▶ **Problem details**:
Substitute "Messina" for "Milazzo" wherever it occurs in these lines, leaving everything else as it is. Omit the pictures from your answer.

[Stored entries]
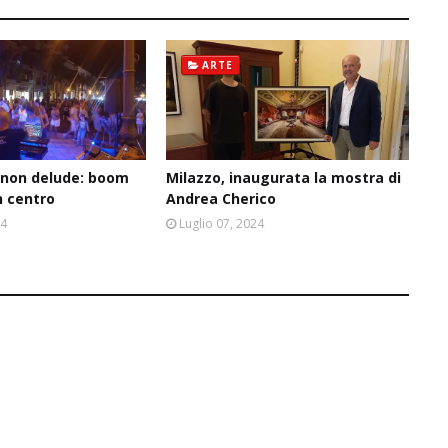
ARTE
” non delude: boom
Milazzo, inaugurata la mostra di
n centro
Andrea Cherico
24
Luglio 07, 2024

▶ **Response for this exercise**:
ARTE
” non delude: boom
Messina, inaugurata la mostra di
n centro
Andrea Cherico
24
Luglio 07, 2024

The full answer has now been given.